Suppose we want to add two arrays ``a`` and ``b`` of size ``n``, and store the result in ``c``. The CUDA kernel would look like this:

.. code-block:: cpp

   __global__ void add(int *a, int *b, int *c, int n) {
       int idx = blockIdx.x * blockDim.x + threadIdx.x; // Compute global thread index
       if (idx < n) { // Ensure we don't go out of bounds
           c[idx] = a[idx] + b[idx]; // Perform addition
       }
   }


Kernel Launch for the Example would look like this:

.. code-block:: cpp

   int n = 1000;
   int threadsPerBlock = 256;
   int numBlocks = (n + threadsPerBlock - 1) / threadsPerBlock;

   add_arrays<<<numBlocks, threadsPerBlock>>>(a, b, c, n);


.. important::

    When the number of CUDA threads exceeds the number of array elements, extra threads are launched, but only those whose global index is within bounds 
    should perform useful work.
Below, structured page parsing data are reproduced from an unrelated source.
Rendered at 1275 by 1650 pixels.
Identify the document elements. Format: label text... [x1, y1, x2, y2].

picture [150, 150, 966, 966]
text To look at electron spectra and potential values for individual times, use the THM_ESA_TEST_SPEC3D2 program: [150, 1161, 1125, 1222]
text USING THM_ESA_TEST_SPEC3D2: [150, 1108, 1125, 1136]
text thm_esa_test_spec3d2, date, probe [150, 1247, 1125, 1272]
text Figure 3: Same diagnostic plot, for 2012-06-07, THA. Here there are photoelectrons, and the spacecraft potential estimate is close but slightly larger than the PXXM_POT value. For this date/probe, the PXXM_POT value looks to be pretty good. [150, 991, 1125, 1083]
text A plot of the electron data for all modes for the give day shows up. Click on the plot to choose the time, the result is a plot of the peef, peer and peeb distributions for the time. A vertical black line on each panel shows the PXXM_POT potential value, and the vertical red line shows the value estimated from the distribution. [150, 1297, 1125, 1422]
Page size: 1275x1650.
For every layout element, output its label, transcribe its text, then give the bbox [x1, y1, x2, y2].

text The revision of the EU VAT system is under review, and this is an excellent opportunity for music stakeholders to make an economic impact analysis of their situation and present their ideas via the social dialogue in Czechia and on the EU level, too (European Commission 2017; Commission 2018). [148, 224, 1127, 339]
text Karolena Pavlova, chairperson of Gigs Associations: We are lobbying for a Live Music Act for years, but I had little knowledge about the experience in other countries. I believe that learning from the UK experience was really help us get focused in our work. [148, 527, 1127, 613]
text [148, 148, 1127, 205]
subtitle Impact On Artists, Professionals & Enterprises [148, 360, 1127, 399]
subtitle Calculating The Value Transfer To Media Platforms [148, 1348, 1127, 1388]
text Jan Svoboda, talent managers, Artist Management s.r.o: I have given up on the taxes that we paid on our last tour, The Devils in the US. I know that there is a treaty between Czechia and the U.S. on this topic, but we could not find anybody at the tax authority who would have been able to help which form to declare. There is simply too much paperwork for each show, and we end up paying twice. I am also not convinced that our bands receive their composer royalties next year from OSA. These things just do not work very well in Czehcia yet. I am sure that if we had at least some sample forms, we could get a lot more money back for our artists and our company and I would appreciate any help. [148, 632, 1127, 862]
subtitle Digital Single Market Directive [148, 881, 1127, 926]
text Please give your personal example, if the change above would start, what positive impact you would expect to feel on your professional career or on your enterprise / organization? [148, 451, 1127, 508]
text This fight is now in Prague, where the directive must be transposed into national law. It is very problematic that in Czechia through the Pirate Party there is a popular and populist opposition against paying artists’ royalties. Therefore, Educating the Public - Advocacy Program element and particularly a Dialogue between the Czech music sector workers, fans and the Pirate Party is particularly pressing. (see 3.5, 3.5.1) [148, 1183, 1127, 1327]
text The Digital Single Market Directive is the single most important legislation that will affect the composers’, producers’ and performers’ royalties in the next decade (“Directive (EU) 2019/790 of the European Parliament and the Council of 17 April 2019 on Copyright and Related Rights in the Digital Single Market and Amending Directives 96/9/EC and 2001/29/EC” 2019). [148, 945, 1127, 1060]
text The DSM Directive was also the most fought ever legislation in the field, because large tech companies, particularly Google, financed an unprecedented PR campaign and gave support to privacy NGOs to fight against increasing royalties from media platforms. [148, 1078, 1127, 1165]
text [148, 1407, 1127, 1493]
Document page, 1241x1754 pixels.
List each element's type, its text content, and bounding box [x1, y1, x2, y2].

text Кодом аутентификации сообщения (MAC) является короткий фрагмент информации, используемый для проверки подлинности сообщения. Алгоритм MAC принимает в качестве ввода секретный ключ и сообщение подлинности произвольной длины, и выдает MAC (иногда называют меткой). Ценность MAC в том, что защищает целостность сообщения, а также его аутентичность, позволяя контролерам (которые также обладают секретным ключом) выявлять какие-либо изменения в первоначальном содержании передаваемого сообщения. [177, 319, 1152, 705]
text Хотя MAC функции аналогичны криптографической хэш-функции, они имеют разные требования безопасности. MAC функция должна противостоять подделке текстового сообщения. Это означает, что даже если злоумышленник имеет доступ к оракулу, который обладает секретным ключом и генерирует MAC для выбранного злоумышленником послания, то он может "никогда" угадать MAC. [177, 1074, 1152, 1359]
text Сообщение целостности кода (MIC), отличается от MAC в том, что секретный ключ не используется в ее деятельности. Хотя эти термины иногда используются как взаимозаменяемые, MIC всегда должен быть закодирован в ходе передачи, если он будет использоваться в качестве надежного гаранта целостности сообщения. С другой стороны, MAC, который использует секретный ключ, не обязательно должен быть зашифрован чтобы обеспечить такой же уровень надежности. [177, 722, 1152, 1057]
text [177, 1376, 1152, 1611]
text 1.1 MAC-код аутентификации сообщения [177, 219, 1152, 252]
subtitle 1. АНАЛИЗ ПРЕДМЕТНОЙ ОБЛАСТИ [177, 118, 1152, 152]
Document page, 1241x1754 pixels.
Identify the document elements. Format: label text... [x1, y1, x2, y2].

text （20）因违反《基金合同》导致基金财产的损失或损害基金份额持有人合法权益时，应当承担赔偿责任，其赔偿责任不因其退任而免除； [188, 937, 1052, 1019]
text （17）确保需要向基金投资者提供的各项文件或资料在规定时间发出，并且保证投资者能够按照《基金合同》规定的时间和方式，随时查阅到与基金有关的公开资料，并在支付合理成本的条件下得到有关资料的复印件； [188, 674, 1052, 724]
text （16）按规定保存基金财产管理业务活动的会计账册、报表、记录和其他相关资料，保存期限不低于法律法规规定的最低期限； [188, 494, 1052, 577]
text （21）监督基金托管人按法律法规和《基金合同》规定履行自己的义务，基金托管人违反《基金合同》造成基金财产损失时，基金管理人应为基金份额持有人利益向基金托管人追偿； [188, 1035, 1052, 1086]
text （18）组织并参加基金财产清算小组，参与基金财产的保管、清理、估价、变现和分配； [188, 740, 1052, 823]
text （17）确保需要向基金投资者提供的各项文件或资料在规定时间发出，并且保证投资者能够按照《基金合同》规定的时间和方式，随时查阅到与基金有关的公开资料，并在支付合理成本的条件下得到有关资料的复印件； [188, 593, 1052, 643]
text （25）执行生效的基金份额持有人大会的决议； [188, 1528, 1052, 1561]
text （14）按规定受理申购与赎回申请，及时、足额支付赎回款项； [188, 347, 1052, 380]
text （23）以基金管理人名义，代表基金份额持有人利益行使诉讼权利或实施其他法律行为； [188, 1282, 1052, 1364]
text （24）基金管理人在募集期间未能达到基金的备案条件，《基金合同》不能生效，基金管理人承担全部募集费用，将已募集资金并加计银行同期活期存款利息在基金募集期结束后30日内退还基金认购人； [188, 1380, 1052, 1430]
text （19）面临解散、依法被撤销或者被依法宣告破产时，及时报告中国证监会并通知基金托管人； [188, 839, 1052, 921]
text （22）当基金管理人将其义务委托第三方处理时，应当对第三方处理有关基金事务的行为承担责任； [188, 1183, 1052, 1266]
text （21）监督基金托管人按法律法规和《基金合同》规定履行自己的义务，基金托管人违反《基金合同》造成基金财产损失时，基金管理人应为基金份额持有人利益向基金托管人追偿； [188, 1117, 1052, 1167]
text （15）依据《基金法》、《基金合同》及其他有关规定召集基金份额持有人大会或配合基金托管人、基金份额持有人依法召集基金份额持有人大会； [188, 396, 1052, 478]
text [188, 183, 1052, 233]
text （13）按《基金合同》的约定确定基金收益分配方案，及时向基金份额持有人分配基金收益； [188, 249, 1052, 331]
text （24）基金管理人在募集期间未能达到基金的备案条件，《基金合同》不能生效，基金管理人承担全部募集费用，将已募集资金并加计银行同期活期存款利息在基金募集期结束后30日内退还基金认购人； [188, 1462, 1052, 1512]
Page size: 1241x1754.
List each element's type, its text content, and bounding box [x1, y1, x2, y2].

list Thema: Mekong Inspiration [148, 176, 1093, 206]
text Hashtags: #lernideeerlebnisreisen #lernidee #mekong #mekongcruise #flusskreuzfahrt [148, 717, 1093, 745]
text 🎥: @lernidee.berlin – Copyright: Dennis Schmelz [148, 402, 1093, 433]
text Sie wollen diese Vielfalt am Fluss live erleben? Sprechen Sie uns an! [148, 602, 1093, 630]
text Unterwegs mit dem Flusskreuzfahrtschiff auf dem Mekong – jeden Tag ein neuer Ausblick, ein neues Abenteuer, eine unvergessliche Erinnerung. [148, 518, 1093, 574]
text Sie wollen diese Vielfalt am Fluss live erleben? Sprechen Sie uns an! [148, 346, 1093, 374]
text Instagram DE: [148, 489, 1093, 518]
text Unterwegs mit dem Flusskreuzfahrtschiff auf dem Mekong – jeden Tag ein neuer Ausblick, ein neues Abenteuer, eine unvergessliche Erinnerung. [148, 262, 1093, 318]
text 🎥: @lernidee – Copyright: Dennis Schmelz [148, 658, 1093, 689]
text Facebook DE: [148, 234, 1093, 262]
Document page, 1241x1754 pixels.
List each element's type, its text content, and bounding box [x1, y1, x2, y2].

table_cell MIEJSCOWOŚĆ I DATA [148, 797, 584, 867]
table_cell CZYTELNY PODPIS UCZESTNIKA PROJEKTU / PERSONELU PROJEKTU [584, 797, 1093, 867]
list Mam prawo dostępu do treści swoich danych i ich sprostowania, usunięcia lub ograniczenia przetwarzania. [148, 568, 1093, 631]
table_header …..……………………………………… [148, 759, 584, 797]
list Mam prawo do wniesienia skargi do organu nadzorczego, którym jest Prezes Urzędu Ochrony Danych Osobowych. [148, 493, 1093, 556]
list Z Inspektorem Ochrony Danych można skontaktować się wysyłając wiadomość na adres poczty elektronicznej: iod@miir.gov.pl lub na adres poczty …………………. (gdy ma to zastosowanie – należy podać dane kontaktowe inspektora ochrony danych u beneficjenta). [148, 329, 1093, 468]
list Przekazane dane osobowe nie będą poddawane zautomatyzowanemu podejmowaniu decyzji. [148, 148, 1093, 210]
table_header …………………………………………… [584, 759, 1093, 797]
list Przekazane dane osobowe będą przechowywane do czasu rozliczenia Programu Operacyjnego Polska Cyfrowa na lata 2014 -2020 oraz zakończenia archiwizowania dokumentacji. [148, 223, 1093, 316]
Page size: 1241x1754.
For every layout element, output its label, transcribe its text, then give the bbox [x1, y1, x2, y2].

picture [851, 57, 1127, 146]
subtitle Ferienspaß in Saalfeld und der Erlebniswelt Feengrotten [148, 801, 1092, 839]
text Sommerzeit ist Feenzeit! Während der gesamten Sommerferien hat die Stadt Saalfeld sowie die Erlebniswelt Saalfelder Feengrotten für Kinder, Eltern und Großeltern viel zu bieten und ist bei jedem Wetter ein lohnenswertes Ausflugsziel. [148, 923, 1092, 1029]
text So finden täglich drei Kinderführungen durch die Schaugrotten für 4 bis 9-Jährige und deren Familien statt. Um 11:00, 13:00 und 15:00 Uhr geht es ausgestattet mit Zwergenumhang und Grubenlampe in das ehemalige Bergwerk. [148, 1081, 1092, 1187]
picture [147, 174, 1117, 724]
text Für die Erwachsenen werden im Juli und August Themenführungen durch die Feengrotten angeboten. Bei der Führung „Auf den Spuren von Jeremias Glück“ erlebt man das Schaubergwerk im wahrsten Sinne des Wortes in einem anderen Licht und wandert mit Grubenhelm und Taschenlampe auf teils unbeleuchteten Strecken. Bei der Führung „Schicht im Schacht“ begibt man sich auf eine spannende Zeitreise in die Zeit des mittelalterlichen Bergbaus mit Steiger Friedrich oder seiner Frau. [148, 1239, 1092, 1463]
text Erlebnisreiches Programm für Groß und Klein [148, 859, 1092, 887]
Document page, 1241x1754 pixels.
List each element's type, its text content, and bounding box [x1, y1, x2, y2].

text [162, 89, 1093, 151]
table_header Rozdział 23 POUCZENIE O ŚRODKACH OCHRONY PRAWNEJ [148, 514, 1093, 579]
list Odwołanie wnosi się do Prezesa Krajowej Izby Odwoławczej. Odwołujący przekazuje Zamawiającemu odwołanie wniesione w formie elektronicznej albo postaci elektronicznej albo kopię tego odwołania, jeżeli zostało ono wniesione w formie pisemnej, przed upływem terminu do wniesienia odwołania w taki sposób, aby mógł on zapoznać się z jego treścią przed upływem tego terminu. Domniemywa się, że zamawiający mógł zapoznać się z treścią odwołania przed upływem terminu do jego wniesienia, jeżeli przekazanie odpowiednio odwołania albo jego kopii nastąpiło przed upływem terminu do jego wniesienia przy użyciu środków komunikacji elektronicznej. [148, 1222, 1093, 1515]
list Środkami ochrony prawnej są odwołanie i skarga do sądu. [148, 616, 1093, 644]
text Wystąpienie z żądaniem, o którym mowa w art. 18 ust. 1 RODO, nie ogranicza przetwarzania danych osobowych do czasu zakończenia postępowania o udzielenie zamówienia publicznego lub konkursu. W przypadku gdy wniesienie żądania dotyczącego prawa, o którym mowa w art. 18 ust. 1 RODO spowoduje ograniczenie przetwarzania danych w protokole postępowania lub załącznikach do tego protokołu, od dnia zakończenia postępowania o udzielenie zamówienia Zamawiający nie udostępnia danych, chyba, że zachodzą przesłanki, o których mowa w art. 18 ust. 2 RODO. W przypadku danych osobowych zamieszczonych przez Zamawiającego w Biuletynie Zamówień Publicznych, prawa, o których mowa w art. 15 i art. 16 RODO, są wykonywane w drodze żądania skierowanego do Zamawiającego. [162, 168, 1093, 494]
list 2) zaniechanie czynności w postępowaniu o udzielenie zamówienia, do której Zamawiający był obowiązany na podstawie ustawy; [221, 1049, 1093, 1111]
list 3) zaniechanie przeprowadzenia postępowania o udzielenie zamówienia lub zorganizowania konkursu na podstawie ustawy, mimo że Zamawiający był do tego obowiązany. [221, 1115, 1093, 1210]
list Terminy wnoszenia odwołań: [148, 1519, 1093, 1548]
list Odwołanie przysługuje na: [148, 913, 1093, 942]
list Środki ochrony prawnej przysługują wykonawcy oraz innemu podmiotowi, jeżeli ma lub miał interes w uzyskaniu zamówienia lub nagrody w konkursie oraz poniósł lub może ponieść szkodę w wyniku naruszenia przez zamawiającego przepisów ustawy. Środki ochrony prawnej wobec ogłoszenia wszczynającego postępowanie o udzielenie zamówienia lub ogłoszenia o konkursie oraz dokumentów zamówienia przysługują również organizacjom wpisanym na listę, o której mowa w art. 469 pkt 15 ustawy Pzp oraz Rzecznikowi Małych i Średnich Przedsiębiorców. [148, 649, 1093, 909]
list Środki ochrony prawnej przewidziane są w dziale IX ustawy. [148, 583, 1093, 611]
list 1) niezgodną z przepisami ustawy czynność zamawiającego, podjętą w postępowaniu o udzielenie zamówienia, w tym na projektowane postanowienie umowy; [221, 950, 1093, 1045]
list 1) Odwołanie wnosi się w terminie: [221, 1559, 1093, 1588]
The others must be guarded with a boundary check to avoid out-of-bounds memory access.


.. important:: 

  All recent GPUs (V100, A100, H100) allow up to 1024 threads per block. 

  In addition, there are some limits on the dimensions of the grid and blocks.

  Block dimension limits:

  * blockDim.x ≤ 1024

  * blockDim.y ≤ 1024

  * blockDim.z ≤ 64

  Grid dimension limits:

  * gridDim.x ≤ 2^31 - 1

  * gridDim.y ≤ 65535

  * gridDim.z ≤ 65535


* We launch enough threads to cover all elements in the array.
* Each thread calculates a unique ``idx``.
* Thread 0 processes index 0, thread 1 processes index 1, ..., thread 999 processes index 999.
* Threads with index >= ``n`` are skipped via the boundary check.

.. admonition:: Key Points
   :class: hint

    #. CUDA kernels are launched with a grid of blocks, each containing threads.
    #. Each thread has a unique global index computed from its block and thread indices.
    #. The execution model allows for massive parallelism by executing many threads concurrently.
    #. Understanding the execution model is crucial for writing efficient CUDA code.